§ **Exercise requirements**
Retype the Bull Run passage word for word, from "The green, undisciplined" to "gathered at Manassas.".

§ **Text**
The green, undisciplined Union army, urged into premature action by the newspapers and President Abraham Lincoln, had gone out several days before to dislodge the Confederates gathered at Manassas.
Now came the onlookers.
Among the politicians was Congressman Ely, armed with a borrowed pistol and headed to check on a regiment from his district. He had started before dawn in a large rented carriage in the company of Sen. Lafayette S. Foster, of Connecticut, and two other men.
En route they met Massachusetts congressmen Charles Delano and Alexander H. Rice, the former mayor of Boston; Ohio congressman John A. Gurley, and Massachusetts senator Wilson, with his sandwiches, all headed for the battle.
Ely’s entourage halted its carriage on a hill outside Centreville, a few miles east of Bull Run, amid “a great number of similar vehicles which had brought out many people from Washington, citizens, representatives and senators,” he wrote later.
Among those already in the vicinity was the eccentric former probate judge Daniel McCook, 63. He had headed out with a rifle and four more members of Congress, who planned to fight as volunteers beside their soldier constituents.
McCook met up with his son Charles, who had run away from prep school to join the Second Ohio infantry regiment and was on guard duty behind the lines.

§ **Extracted data**

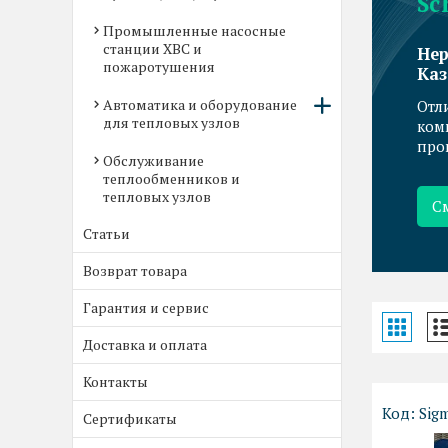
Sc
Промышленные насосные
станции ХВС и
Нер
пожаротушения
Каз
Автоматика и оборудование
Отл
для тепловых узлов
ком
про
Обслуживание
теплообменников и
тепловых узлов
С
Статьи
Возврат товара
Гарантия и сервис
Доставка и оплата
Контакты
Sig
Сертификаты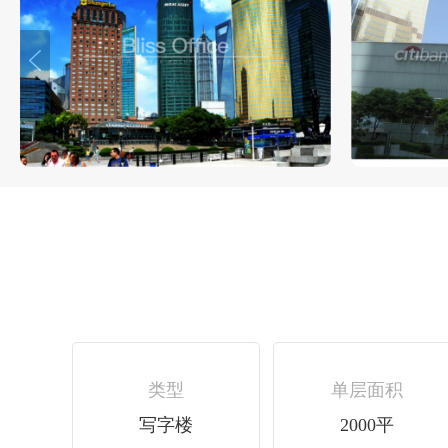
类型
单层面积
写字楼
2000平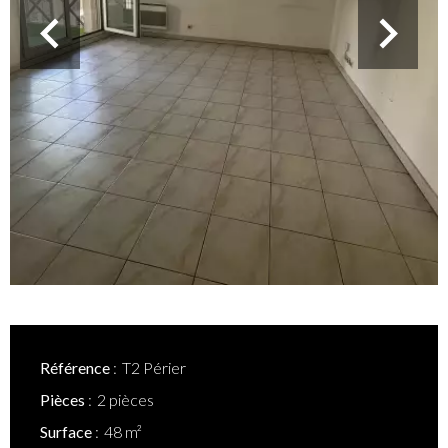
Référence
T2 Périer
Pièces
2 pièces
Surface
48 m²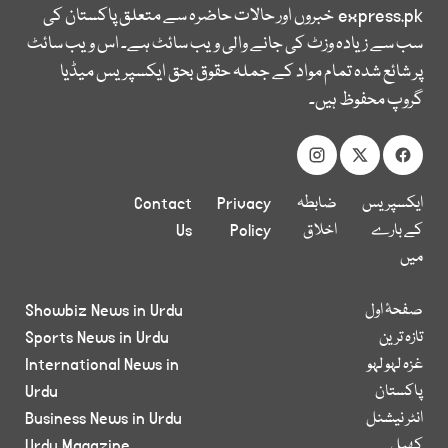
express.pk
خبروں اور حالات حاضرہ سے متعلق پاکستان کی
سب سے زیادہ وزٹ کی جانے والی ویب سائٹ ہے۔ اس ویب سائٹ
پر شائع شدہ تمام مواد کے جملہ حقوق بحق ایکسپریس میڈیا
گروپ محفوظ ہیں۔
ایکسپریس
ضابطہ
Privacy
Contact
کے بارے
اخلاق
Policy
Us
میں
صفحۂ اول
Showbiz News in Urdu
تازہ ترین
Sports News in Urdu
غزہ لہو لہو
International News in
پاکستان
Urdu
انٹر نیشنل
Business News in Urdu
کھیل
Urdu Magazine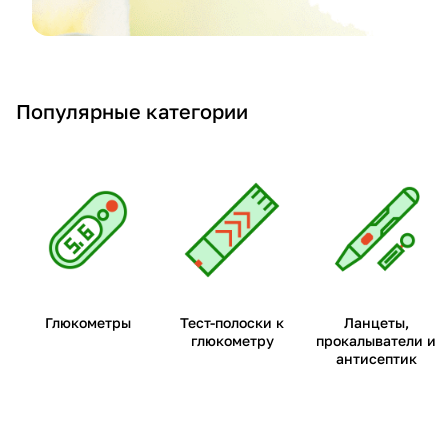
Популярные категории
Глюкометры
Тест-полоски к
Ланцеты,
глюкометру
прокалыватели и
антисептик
...
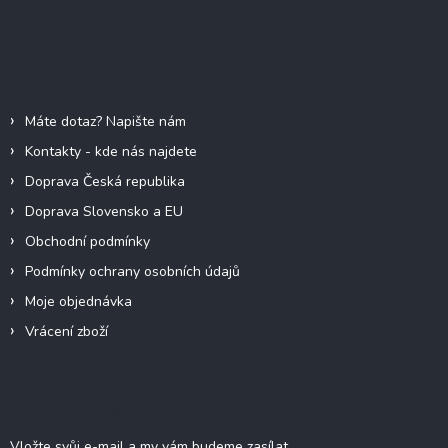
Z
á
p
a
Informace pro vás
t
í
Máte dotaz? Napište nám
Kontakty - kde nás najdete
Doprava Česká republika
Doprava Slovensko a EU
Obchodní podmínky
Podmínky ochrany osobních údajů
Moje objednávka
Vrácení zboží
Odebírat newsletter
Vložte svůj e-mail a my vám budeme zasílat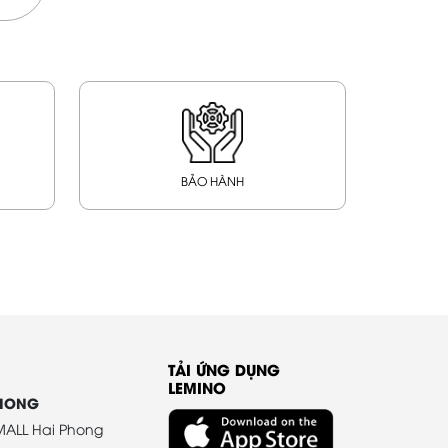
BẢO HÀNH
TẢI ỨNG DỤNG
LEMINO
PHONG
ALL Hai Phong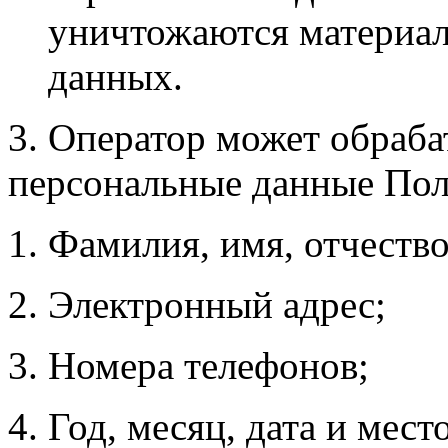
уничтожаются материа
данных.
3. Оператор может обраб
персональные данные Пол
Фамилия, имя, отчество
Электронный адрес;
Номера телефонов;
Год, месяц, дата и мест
--
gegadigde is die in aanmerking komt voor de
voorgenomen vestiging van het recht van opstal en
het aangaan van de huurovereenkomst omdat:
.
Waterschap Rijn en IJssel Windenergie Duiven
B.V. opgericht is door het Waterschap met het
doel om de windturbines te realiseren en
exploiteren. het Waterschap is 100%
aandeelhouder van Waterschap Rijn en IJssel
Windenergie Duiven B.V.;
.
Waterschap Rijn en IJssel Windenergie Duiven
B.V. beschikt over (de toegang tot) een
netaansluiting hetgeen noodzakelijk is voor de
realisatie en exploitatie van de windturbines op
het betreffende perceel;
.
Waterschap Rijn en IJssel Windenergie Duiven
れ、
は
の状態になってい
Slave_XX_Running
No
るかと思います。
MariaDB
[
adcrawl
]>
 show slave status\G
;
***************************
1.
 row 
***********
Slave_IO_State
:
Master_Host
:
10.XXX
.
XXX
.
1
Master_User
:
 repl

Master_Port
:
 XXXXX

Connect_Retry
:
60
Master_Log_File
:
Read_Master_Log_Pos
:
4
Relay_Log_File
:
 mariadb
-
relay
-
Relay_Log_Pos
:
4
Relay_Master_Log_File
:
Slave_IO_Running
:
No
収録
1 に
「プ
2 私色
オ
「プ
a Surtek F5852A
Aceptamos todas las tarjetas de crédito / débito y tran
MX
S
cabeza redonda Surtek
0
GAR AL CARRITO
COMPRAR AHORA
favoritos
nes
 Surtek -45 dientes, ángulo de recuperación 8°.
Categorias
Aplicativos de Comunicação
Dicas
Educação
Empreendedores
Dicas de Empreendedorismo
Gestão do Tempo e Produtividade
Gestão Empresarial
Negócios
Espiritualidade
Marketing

§ **Output of the task**
The green, undisciplined Union army, urged into premature action by the newspapers and President Abraham Lincoln, had gone out several days before to dislodge the Confederates gathered at Manassas.